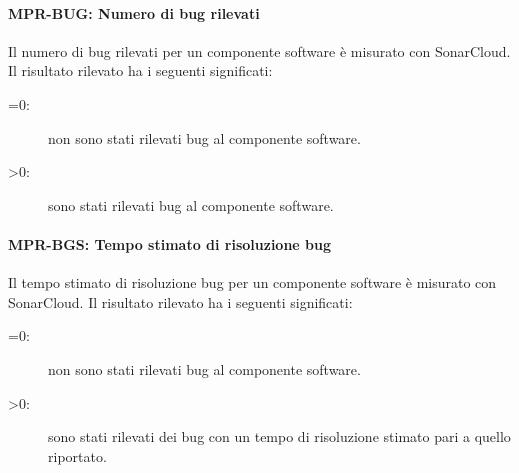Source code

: \documentclass[../../norme-di-progetto.tex]{subfiles}
\begin{document}
\paragraph{MPR-BUG: Numero di bug rilevati}%
\label{par:MPR-BUG_percentuale_duplicazione_codice}

Il numero di bug rilevati per un componente software è misurato con SonarCloud.
Il risultato rilevato ha i seguenti significati:
\begin{description}
  \item[=0:] non sono stati rilevati bug al componente software.
  \item[>0:] sono stati rilevati bug al componente software.
\end{description}


\paragraph{MPR-BGS: Tempo stimato di risoluzione bug}%
\label{par:MPR-BGS_tempo_stimato_risoluzione_bug}

Il tempo stimato di risoluzione bug per un componente software è misurato con SonarCloud.
Il risultato rilevato ha i seguenti significati:
\begin{description}
  \item[=0:] non sono stati rilevati bug al componente software.
  \item[>0:] sono stati rilevati dei bug con un tempo di risoluzione stimato pari a quello riportato.
\end{description}





\end{document}
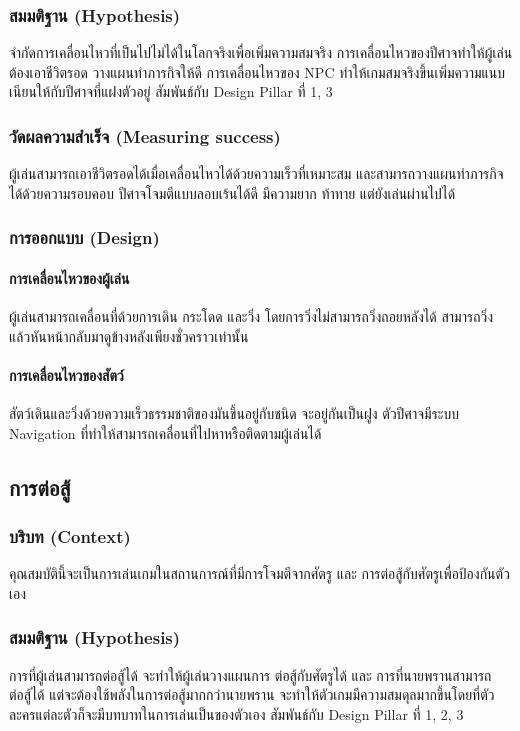 \subsubsection{สมมติฐาน (Hypothesis)}
จำกัดการเคลื่อนไหวที่เป็นไปไม่ได้ในโลกจริงเพื่อเพิ่มความสมจริง การเคลื่อนไหวของปีศาจทำให้ผู้เล่นต้องเอาชีวิตรอด วางแผนทำภารกิจให้ดี การเคลื่อนไหวของ NPC ทำให้เกมสมจริงขึ้นเพิ่มความแนบเนียนให้กับปีศาจที่แฝงตัวอยู่ สัมพันธ์กับ Design Pillar ที่ 1, 3

\subsubsection{วัดผลความสำเร็จ (Measuring success)}

ผู้เล่นสามารถเอาชีวิตรอดได้เมื่อเคลื่อนไหวได้ด้วยความเร็วที่เหมาะสม และสามารถวางแผนทำภารกิจได้ด้วยความรอบคอบ ปีศาจโจมตีแบบลอบเร้นได้ดี มีความยาก ท้าทาย แต่ยังเล่นผ่านไปได้

\subsubsection{การออกแบบ (Design)}

\paragraph{การเคลื่อนไหวของผู้เล่น}

ผู้เล่นสามารถเคลื่อนที่ด้วยการเดิน กระโดด และวิ่ง โดยการวิ่งไม่สามารถวิ่งถอยหลังได้ สามารถวิ่งแล้วหันหน้ากลับมาดูข้างหลังเพียงชั่วคราวเท่านั้น

\paragraph{การเคลื่อนไหวของสัตว์}

สัตว์เดินและวิ่งด้วยความเร็วธรรมชาติของมันขึ้นอยู่กับชนิด จะอยู่กันเป็นฝูง ตัวปีศาจมีระบบ Navigation ที่ทำให้สามารถเคลื่อนที่ไปหาหรือติดตามผู้เล่นได้

\subsection{การต่อสู้}

\subsubsection{บริบท (Context)}
คุณสมบัตินี้จะเป็นการเล่นเกมในสถานการณ์ที่มีการโจมตีจากศัตรู และ การต่อสู้กับศัตรูเพื่อป้องกันตัวเอง 

\subsubsection{สมมติฐาน (Hypothesis)}
การที่ผู้เล่นสามารถต่อสู้ได้ จะทำให้ผู้เล่นวางแผนการ ต่อสู้กับศัตรูได้ และ การที่นายพรานสามารถต่อสู้ได้ แต่จะต้องใช้พลังในการต่อสู้มากกว่านายพราน จะทำให้ตัวเกมมีความสมดุลมากขึ้นโดยที่ตัวละครแต่ละตัวก็จะมีบทบาทในการเล่นเป็นของตัวเอง สัมพันธ์กับ Design Pillar ที่ 1, 2, 3

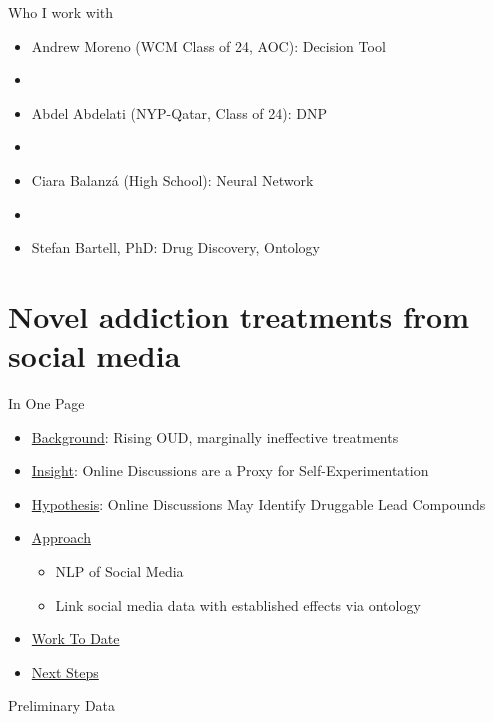 \begin{frame}{Who I work with}
\addtolength{\leftmargini}{\labelsep}
\begin{itemize}
	\item[] Andrew Moreno (WCM Class of 24, AOC): Decision Tool
	\item[]
	\item[] Abdel Abdelati (NYP-Qatar, Class of 24): DNP
	\item[] 
	\item[] Ciara Balanz\'{a} (High School): Neural Network
	\item[] 
	\item[] Stefan Bartell, PhD: Drug Discovery, Ontology
\end{itemize}

\end{frame}

\section[Drug Discovery]{Novel addiction treatments from social media}

\begin{frame}{In One Page}
\addtolength{\leftmargini}{\labelsep}
\begin{itemize}
	\item[] \uline{Background}: Rising OUD, marginally ineffective treatments
	\item[] \uline{Insight}: Online Discussions are a Proxy for Self-Experimentation
	\item[] \uline{Hypothesis}: Online Discussions May Identify Druggable Lead Compounds
	\item[] \uline{Approach}
	\begin{itemize}
		\item[] NLP of Social Media
		\item[] Link social media data with established effects via ontology
	\end{itemize} 
	\item[] \uline{Work To Date}
	\item[] \uline{Next Steps}
\end{itemize}
\end{frame}

\begin{frame}{Preliminary Data}

\end{frame}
* * *
§ **PROBLEM DESCRIPTION**: An exact copy of the lines from the one with "effects via ontology" through the final line of the entries is the whole answer.

§ **RESULT BELOW**:
		\item[] Link social media data with established effects via ontology
	\end{itemize} 
	\item[] \uline{Work To Date}
	\item[] \uline{Next Steps}
\end{itemize}
\end{frame}

\begin{frame}{Preliminary Data}

\end{frame}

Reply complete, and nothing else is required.